== Exercise materials

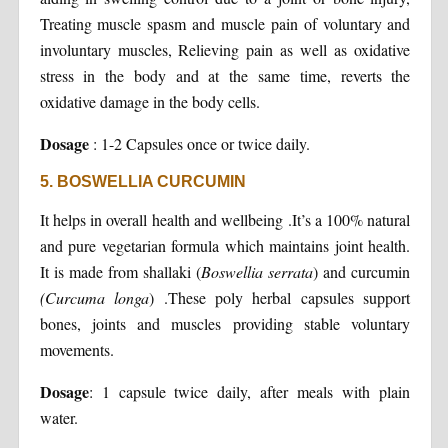
Treating muscle spasm and muscle pain of voluntary and
involuntary muscles, Relieving pain as well as oxidative
stress in the body and at the same time, reverts the
oxidative damage in the body cells.
Dosage
: 1-2 Capsules once or twice daily.
5. BOSWELLIA CURCUMIN
It helps in overall health and wellbeing .It’s a 100% natural
and pure vegetarian formula which maintains joint health.
It is made from shallaki (
Boswellia serrata
) and curcumin
(Curcuma longa
) .These poly herbal capsules support
bones, joints and muscles providing stable voluntary
movements.
Dosage
: 1 capsule twice daily, after meals with plain
water.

====

- _Try it_
The listing above must be given again exactly, minus its pictures.

- _Response for this exercise_
Treating muscle spasm and muscle pain of voluntary and
involuntary muscles, Relieving pain as well as oxidative
stress in the body and at the same time, reverts the
oxidative damage in the body cells.
Dosage
: 1-2 Capsules once or twice daily.
5. BOSWELLIA CURCUMIN
It helps in overall health and wellbeing .It’s a 100% natural
and pure vegetarian formula which maintains joint health.
It is made from shallaki (
Boswellia serrata
) and curcumin
(Curcuma longa
) .These poly herbal capsules support
bones, joints and muscles providing stable voluntary
movements.
Dosage
: 1 capsule twice daily, after meals with plain
water.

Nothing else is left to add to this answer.